DON’T USE ‘FOR’ STATEMENTS
Many people resist this optimization but it falls into the category of convenient
syntax vs. efficient syntax. The basic point is that you can always do at least as good as
a ‘for’ loop by using a ‘while’ (for 0 or more iterations) or a ‘do-while’ loop (for 1
or more iterations), and in most cases you can do better by not using a ‘for’ loop. (In
fact, Wirth removed the ‘FOR’ keyword from his latest language Oberon because he
considered it unnecessary.)
Here’s an example. This code:
for (i = 0; i < NUM_LOOPS; i++) {
}
is better as:
/* 5 */
i = NUM_LOOPS;
do {
} while (--i);
because the first one generates:
Moveq #0,D7
Bra.S @2
@1
@2 Addq #1,D7
Cmpi #NUM_LOOPS,D7
Blt.S @1
and the second one generates:
Moveq #NUM_LOOPS,D7
@1
Subq #1,D7
Bne.S @1
Now, it’s true that I’m comparing apples and oranges a bit here because the first
loop counts up and the second loop counts down but the first loop is representative of
how I see a lot of inexperienced programmers write their ‘for’ loops. Even if they
were to make the optimization of counting down to zero, the do-while loop is still more
efficient because of the extra branch instruction at the top of the ‘for’ loop.
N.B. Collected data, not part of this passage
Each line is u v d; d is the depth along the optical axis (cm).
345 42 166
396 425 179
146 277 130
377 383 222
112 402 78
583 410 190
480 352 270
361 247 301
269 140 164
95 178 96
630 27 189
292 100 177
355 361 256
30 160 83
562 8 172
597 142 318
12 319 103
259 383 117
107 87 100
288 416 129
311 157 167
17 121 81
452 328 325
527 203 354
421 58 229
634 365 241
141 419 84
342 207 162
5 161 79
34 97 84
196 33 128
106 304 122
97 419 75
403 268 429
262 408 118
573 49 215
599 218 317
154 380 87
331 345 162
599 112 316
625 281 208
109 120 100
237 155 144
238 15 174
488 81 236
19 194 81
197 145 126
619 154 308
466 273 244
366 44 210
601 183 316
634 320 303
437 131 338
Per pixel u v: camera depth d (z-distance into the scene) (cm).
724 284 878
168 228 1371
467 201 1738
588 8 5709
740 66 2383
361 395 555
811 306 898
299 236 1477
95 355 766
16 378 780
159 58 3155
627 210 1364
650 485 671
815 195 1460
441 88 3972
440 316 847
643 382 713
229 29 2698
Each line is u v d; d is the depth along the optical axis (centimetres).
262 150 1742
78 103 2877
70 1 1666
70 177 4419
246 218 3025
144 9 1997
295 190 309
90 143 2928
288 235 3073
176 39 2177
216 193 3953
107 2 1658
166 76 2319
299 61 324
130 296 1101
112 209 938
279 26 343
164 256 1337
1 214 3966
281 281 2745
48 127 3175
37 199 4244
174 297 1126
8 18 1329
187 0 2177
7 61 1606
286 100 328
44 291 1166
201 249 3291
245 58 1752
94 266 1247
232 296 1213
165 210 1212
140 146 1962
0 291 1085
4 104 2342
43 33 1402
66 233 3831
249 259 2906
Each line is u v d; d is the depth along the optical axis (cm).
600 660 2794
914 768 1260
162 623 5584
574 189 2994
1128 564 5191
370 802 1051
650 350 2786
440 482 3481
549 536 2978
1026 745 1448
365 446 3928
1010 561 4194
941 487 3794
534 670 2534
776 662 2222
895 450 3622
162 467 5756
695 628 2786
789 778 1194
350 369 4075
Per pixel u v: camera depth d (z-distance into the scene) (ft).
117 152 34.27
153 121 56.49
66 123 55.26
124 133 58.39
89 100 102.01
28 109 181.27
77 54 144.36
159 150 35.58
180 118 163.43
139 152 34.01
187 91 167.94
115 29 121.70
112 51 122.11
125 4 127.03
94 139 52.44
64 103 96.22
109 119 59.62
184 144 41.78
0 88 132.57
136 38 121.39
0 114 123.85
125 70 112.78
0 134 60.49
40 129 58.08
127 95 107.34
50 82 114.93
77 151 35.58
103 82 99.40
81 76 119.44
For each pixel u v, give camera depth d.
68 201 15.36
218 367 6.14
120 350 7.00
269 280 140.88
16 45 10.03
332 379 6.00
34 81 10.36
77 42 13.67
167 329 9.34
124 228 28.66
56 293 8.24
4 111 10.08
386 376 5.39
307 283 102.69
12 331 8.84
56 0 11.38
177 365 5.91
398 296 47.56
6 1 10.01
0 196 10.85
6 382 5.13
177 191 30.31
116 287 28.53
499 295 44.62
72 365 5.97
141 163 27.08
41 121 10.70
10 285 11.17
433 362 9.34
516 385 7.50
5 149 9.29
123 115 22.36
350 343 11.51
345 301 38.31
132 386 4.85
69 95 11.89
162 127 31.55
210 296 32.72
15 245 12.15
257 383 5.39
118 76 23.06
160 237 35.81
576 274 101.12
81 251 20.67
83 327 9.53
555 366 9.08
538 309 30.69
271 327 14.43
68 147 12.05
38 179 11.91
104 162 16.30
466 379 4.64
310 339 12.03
As an experiment, try writing your code without ‘for’ loops for a while. I think
you’ll find that it often becomes clearer and in many cases it will become more
efficient, too.
USE REASONABLE REGISTER VARIABLES
While register variables are certainly a good tool for making your code faster, if
you don’t use them right you might be hurting yourself.
When writing an application on the 680x0, you have 3 address registers
(pointers) and 5 data registers to play with. Do NOT declare more than that. And if
something doesn’t really need to be in a register (because it’s only read from once or
twice, for instance) then don’t put it in a register. The time to save, initialize and
restore the register will cause a performance hit rather than gain.
The most important thing is to write your functions so that they have a
reasonable number of local variables (no more than 3 pointers and 5 non-pointers,
ideally). If you just can’t split the function up or use fewer variables then try to use
register variables with restricted scope (some subset of the function) so that you can
reuse them later in the function for other things.
Even if you don’t use register variables, big functions with lots of locals make it
extremely difficult for any compiler to allocate registers efficiently. This applies to
many different machines and compilers.